START Text for analysis

Spruce Finance Letter
Marc
J. Zeitlin
23501 Fir Drive
Tehachapi, CA 93561
marc_zeitlin@alum.mit.edu
September 9, 2016
Mr. Nat Kreamer (CEO)
Spruce Financial
201 Mission Street
San Francisco, CA 94105
Dear Mr. Kreamer:
Until very recently, I was laboring under the misapprehension that ATT’s
customer service was the worst possible (with United Airlines and
Verizon Wireless running a close 2nd and 3rd, in no particular order).
However, Spruce Finance has, in the manner of Usain Bolt, sprinted into
the lead. Let me give you some background.
Approximately 4 years ago we had a solar system installed at our house
in Tehachapi by “Realgoods Solar” with a 20 year lease. Apparently they
have sold their existing customers, ourselves included, to you, for
reasons that I cannot possibly fathom. Improving customer service (which
was never stellar, but was at least passable) certainly wasn’t one of
the reasons (or if it was, achieving it hasn’t occurred). We have had a
few minor issues with the system over the 4 year period, one of which
involved a failed “Envoy” unit which prevented us from monitoring our
own power production.
Which brings us to our current situation. On August 5th of this year, on
or about, our Envoy unit failed again while we were away on vacation.
When we got back on August 24th or thereabouts I called Enlighten for
service, (since they had serviced the Envoy last time) and they pointed
me to Spruce Financial. I had not been informed by Realgoods that we had
been transferred so I called them first and they confirmed that Spruce
was the vendor to contact.

END Text for analysis

» **Work task 1**: In the complaint letter to Spruce Finance, how long is the lease on the solar system?
» **Work task 2**: List the companies whose customer service the complaint letter to Spruce Finance compares in its first paragraph.
» **Work task 3**: Based on the complaint letter to Spruce Finance, say whether each statement agrees with it: (a) the solar system was installed about four years before the letter; (b) Realgoods told the writer that the customers had been transferred to Spruce; (c) after returning from vacation, the writer called Enlighten for service.

START Stored data

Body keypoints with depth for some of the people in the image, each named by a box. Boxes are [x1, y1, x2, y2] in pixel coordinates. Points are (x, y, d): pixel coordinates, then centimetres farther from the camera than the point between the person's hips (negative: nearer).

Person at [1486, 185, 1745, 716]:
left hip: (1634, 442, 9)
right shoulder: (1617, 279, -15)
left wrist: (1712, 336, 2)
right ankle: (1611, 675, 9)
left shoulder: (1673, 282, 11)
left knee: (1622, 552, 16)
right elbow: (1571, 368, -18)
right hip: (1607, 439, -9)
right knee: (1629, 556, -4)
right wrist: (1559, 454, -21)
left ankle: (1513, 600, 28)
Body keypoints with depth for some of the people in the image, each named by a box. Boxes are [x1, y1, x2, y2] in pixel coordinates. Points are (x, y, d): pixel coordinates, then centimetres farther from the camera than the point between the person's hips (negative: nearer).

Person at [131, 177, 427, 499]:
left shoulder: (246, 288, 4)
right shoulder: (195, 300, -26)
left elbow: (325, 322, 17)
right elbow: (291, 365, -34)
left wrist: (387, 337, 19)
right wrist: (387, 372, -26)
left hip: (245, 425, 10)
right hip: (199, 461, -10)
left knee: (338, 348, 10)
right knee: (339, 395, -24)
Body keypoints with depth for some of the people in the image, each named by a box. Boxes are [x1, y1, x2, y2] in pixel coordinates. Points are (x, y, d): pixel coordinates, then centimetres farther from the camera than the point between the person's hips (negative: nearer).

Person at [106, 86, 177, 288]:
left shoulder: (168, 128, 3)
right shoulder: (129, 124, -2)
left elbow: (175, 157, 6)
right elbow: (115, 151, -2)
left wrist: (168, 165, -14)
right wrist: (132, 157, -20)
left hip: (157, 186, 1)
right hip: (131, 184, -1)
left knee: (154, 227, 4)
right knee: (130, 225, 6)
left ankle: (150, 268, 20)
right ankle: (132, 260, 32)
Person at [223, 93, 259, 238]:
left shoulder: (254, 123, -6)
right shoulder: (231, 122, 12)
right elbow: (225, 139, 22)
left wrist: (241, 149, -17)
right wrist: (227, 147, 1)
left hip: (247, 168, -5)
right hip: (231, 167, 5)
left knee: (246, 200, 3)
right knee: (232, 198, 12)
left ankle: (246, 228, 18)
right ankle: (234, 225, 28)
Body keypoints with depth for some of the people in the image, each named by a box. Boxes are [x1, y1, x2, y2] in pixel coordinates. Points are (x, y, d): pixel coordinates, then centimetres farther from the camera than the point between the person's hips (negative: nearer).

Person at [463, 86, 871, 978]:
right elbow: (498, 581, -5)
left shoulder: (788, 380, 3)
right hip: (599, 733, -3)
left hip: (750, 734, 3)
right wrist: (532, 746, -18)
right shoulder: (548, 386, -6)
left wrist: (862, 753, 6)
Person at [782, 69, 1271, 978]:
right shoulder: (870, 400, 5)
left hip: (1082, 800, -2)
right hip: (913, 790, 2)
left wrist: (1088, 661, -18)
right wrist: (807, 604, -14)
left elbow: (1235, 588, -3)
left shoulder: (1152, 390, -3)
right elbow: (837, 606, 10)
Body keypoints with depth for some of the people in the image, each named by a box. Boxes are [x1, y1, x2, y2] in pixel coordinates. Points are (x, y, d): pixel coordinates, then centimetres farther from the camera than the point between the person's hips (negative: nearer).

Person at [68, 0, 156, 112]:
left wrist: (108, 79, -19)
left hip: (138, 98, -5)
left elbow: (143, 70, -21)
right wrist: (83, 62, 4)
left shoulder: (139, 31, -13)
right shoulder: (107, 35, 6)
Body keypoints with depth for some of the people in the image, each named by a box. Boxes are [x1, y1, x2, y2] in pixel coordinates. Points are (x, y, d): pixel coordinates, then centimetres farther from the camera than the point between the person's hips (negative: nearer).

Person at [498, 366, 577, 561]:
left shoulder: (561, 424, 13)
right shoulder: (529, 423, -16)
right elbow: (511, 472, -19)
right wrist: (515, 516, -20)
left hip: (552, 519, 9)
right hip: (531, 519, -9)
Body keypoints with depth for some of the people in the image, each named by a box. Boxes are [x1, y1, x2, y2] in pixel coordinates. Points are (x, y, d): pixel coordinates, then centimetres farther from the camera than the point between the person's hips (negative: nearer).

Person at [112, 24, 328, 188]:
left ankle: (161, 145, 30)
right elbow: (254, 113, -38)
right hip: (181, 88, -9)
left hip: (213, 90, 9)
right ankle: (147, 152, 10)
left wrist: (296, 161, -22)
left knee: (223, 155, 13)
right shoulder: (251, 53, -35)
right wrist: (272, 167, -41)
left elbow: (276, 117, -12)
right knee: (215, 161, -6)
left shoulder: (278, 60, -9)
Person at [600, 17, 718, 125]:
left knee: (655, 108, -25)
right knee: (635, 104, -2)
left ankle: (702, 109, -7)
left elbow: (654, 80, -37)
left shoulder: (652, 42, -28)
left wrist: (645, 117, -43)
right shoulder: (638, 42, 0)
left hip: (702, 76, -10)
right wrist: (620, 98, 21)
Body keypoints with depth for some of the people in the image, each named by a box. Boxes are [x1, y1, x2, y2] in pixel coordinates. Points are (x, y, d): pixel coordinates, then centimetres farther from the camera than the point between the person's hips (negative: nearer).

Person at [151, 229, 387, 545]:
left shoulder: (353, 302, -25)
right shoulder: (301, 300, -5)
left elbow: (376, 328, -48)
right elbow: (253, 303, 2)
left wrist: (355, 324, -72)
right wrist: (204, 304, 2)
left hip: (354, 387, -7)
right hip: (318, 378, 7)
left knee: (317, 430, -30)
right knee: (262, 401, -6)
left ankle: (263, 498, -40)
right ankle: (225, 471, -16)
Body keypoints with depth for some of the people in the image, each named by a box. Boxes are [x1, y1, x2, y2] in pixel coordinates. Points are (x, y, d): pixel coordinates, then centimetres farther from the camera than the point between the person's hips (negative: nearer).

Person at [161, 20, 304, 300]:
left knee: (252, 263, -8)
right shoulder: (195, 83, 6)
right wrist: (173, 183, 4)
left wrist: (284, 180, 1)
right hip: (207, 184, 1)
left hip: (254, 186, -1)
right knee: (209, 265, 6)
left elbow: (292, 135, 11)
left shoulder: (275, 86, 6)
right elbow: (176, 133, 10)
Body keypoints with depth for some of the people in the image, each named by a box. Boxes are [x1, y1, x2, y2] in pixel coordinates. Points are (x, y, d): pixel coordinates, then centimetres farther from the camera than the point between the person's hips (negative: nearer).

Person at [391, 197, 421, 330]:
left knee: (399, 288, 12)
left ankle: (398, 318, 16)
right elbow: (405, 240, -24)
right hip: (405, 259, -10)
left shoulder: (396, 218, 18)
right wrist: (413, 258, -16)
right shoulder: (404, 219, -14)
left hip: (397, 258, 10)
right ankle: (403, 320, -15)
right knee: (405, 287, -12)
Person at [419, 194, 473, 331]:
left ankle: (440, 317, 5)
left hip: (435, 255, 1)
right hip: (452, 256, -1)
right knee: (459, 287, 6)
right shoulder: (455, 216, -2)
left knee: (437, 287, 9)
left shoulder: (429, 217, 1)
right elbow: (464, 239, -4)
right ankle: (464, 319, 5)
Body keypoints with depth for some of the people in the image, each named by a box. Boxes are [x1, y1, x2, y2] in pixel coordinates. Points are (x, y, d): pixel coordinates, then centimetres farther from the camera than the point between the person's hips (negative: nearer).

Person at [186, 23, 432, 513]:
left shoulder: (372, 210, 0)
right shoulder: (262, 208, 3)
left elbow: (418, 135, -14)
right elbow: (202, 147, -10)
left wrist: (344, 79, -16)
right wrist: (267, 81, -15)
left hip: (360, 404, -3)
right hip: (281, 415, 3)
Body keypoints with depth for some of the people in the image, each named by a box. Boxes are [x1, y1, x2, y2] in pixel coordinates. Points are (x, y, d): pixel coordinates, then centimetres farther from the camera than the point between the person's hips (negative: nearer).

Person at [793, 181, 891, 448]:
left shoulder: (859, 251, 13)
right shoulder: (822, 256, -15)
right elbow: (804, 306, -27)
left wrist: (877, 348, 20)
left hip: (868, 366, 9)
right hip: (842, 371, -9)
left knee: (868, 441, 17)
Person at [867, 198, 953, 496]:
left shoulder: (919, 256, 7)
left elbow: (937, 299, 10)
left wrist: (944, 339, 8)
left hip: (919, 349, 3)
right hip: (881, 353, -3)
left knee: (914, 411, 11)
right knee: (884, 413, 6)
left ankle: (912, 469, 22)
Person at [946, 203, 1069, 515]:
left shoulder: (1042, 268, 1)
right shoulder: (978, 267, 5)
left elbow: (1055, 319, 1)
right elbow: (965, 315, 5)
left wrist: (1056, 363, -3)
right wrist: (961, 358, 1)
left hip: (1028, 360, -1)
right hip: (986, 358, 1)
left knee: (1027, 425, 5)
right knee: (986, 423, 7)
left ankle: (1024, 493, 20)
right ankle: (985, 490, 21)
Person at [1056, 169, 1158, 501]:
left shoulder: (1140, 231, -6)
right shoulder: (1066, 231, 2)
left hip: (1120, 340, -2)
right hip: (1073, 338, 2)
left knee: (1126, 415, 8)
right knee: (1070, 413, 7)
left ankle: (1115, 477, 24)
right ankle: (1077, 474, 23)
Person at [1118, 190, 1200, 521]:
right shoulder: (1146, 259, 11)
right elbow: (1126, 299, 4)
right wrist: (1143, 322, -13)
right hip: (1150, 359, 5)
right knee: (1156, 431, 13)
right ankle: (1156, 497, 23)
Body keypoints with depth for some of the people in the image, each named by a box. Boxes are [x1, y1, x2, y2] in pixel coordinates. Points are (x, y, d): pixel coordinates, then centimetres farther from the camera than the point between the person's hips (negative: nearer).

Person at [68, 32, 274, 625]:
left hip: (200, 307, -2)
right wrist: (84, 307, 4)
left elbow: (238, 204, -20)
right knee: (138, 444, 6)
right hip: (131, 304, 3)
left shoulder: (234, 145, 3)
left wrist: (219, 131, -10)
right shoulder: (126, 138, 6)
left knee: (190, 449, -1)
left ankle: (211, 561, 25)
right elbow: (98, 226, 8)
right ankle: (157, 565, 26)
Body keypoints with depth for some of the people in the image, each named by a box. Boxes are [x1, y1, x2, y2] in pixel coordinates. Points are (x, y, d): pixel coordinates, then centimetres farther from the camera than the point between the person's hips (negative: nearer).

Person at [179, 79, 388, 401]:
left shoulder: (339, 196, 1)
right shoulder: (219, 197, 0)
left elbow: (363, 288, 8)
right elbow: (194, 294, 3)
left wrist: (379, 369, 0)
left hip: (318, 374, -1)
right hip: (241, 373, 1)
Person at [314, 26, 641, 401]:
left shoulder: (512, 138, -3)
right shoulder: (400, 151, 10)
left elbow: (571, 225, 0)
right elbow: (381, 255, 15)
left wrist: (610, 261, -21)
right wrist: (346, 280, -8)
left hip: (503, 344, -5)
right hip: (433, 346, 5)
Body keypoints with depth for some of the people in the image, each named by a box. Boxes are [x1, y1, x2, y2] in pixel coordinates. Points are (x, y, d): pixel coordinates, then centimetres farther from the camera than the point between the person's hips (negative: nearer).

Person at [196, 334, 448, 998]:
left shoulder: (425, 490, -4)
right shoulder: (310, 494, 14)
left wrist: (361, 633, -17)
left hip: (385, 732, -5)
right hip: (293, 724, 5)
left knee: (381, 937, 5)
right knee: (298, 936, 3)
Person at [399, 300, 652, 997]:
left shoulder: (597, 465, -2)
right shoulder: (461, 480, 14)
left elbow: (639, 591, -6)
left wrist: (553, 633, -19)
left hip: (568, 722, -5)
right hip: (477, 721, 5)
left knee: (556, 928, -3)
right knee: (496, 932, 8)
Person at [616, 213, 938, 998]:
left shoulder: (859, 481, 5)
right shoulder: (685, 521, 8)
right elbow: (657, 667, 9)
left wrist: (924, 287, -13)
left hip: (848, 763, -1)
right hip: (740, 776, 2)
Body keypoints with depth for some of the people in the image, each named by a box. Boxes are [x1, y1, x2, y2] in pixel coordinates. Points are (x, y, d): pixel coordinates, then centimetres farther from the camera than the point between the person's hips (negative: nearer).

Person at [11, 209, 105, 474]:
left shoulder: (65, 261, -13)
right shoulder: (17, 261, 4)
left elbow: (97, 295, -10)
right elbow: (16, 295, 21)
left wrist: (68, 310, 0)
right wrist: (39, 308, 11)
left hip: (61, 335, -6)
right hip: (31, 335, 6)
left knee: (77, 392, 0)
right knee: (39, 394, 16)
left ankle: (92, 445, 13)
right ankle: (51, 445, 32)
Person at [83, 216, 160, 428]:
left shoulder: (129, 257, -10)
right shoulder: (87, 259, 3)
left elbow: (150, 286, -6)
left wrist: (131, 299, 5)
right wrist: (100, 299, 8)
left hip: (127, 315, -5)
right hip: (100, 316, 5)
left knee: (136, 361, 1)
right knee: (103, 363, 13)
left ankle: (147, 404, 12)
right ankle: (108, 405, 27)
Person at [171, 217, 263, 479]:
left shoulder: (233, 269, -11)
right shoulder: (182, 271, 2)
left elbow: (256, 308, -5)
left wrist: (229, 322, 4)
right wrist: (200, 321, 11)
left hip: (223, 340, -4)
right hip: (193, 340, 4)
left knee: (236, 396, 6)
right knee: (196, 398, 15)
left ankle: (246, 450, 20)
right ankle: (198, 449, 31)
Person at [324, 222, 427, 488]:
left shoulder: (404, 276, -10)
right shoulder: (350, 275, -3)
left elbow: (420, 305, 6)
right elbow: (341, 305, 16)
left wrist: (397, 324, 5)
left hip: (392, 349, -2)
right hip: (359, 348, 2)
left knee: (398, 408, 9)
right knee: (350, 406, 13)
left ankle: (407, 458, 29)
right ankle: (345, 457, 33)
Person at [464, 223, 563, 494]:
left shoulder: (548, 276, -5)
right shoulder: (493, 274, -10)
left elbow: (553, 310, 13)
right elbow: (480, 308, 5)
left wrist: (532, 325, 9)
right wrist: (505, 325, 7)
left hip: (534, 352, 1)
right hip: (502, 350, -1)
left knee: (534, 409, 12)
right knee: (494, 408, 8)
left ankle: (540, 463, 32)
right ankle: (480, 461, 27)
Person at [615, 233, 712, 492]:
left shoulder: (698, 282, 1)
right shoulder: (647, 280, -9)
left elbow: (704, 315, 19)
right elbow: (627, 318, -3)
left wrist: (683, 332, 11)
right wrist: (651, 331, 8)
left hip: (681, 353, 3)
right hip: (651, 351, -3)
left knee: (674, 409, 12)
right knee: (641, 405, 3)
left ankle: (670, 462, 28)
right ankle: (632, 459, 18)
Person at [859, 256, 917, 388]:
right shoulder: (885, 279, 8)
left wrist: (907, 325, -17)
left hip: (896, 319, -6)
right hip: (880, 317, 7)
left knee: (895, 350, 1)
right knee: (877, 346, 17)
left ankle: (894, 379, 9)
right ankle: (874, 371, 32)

END Stored data

» **Exercise solution 1**: 20 years.

» **Exercise solution 2**: ATT, United Airlines, Verizon Wireless, and Spruce Finance.

» **Exercise solution 3**:
(a) Yes: "Approximately 4 years ago we had a solar system installed at our house in Tehachapi"
(b) No: "I had not been informed by Realgoods that we had been transferred"
(c) Yes: "When we got back on August 24th or thereabouts I called Enlighten for service"